12 Mar 2009, Karen Price, Computing

http://www.computing.co.uk/ctg/opinion/1822297/making-skills

Karen Price
The downturn has heightened the need for IT skills

By now, most businesses are starting to feel the impact of the global economic downturn. It is not surprising that some IT professionals are beginning to grow concerned about their future.

However, the latest assessment of UK GDP trends by the Office of National Statistics highlights only one area of growth – computing – set against an overall contraction of 1.5 per cent in the fourth quarter of 2008.

This relative strength is probably due to a number of reasons, including the increasing importance of technology in day-to-day business operations and its ability to help companies weather the economic storm and rebuild after the recession.

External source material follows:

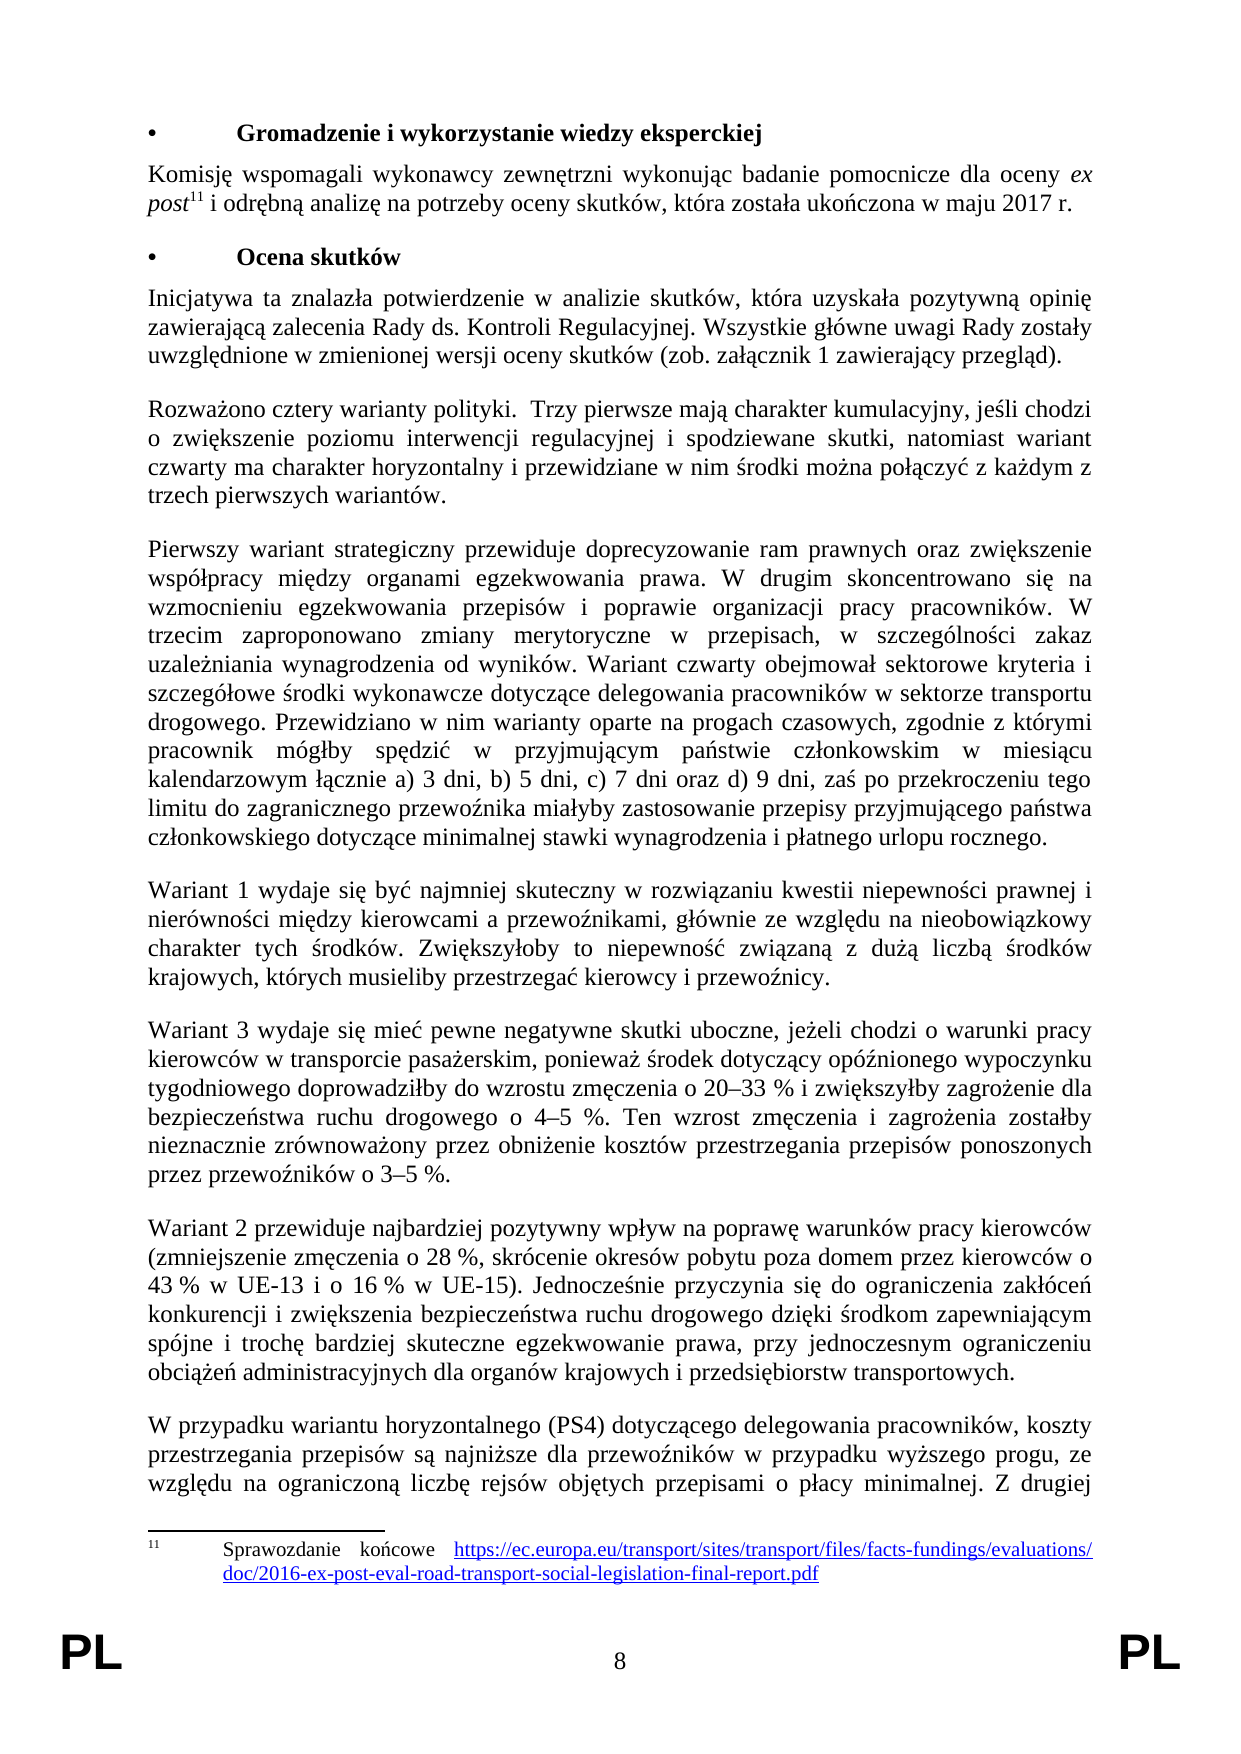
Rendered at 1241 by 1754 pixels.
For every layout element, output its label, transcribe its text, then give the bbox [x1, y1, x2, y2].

Making this happen requires talented and experienced IT professionals. Whether you are looking for career progression or job security, a good place to start is in making sure you have up-to-date skills and knowledge in areas that employers value.

Employers are increasingly looking for business-focused technology specialists. They need people who understand the organisation and the client, can communicate clearly, solve problems and manage projects. Technology professionals who can demonstrate these skills are immensely valuable to business, and remain in short supply.

That is not to say that technical skills don’t matter. It’s just that by themselves they are often not enough. Employers want to know that you can use your technical knowledge to solve real problems.

Innovation continues to matter to companies – and innovation is underpinned by technology. IT professionals need the technical and creative skills to drive innovation, as well as the people skills to help their colleagues through the resulting IT-enabled change.

It is worth evaluating your skills and experience against these trends. Opt for formal qualifications, but remember that all learning counts – including that acquired on the job or through informal training. The benefits of time spent building knowledge will outlast the downturn and help us to prepare for the opportunities that lie ahead.

After all, IT is an industry of change. To thrive in this environment, it helps to be able to change and grow along with it. Continuous skills development should be second nature to us all.

Karen Price is chief executive of e-Skills UK, the sector skills council for business and information technologyy

Reader comments

Employers attitudes sustain the skills shortage

"Opt for formal qualifications, but remember that all learning counts - including that acquired on the job or through informal training...."
Nonsense. I have 20 years of commercial IT experience, just completed an MSc, and am currently teaching myself new IT skills at home, but I have been unable to get an interview, despite applying for scores of jobs in the last 6 months, not even by offering to work for free. And my situation is sadly not unusual.

Employers - or at least recruitment agents - are not interested in training or qualifications, because they are too busy playing "buzzword bingo" with a long list of dozens of "must have" skills that only about 7 people on the UK market actually possess.

They ignore the fact that an experienced and well-trained developer with 90% of those skills could probably pick up the remaining 10% very quickly on the job. And then they complain about a "skills shortage" and ship the work offshore instead, thereby removing further opportunities for UK-based IT workers to gain those skills. Meanwhile the government is trying to encourage the development of IT skills, even while major employers are throwing hundreds of experienced workers who already have most of those skills onto the scrapheap.

The UK IT industry does not want people with IT skills, is not prepared to train/re-train its own staff in the skills it claims to require, and refuses to recognise the efforts or adaptability of experienced workers who have invested in developing their own skills.